French phrase of the Day: Ne me prends pas pour un lapin de six semaines

Being patronised by a Frenchman? Roll out this phrase.

French phrase of the Day: Ne me prends pas pour un lapin de six semaines

Why do I need to know ne me prends pas pour un lapin de six semaines?

Because someone might be trying to take you for a fool.

What does it mean?

Ne me prends pas pour un lapin de six semaines – pronounced ne me pren pah pour un lapan de see sem-enn – translates as ‘don’t take me for a six-week-old rabbit’, and is a go-to phrase to warn people not to mistake you for a fool, someone who doesn’t understand what’s going on.

The podcast Hit West from French regional newspaper Ouest-France suggests that the ‘six weeks’ comes from the age a rabbit is weaned at, and must therefore be ready to survive on its own.

And why a rabbit at all? Well no-one really seems very sure.

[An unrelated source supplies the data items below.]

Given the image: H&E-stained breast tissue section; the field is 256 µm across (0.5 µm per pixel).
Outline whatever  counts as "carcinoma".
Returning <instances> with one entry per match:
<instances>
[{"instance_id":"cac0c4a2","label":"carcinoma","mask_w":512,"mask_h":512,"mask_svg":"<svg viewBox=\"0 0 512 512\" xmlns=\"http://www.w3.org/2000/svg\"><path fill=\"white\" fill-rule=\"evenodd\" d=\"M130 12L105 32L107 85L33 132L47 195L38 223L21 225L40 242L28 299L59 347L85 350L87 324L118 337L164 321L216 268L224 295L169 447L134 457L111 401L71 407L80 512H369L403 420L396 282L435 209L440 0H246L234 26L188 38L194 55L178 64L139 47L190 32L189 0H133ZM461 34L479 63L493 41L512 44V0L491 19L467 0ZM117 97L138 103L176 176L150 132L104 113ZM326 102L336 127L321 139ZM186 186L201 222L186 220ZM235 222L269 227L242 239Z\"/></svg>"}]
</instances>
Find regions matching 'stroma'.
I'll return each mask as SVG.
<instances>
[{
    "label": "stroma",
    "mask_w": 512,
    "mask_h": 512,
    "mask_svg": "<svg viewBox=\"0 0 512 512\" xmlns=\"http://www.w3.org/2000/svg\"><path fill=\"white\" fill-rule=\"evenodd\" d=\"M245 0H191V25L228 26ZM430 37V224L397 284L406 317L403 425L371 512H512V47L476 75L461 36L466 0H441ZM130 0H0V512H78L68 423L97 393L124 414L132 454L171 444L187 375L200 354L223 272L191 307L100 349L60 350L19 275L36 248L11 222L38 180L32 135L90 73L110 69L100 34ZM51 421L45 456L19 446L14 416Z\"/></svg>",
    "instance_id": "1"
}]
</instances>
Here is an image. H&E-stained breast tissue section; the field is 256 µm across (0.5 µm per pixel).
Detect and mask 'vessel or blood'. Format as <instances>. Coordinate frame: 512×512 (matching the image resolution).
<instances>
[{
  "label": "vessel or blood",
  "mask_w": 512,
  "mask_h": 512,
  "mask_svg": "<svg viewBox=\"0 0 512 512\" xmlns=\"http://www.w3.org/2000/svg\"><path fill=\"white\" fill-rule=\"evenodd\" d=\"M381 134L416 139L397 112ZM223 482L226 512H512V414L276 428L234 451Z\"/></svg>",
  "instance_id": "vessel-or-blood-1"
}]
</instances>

Rabbits don’t get a good rap in the French language though, to stand someone up is poser un lapin in French.

English-language metaphor equivalents may be, “I didn’t come down in the last shower”, “I wasn’t born yesterday”, or, as Line of Duty’s DCI Hastings might say, “I didn’t float up the Lagan in a bubble”.

Use it like this

Honestly, keep it simple. If someone’s speaking to you in a patronising manner, simply say: Ne me prends pas pour un lapin de six semaines.

Ouest France suggests that this is the ‘more elegant’ way to request that people don’t take you for a fool. It’s not offensive, but it might be a little old-fashioned. 


You can use the more basic version of this phrase – Ne me prends pas pour une idiote (don’t take me for a fool) or the slightly more punchy Ne me prends pas pour un con (don’t take me for a moron).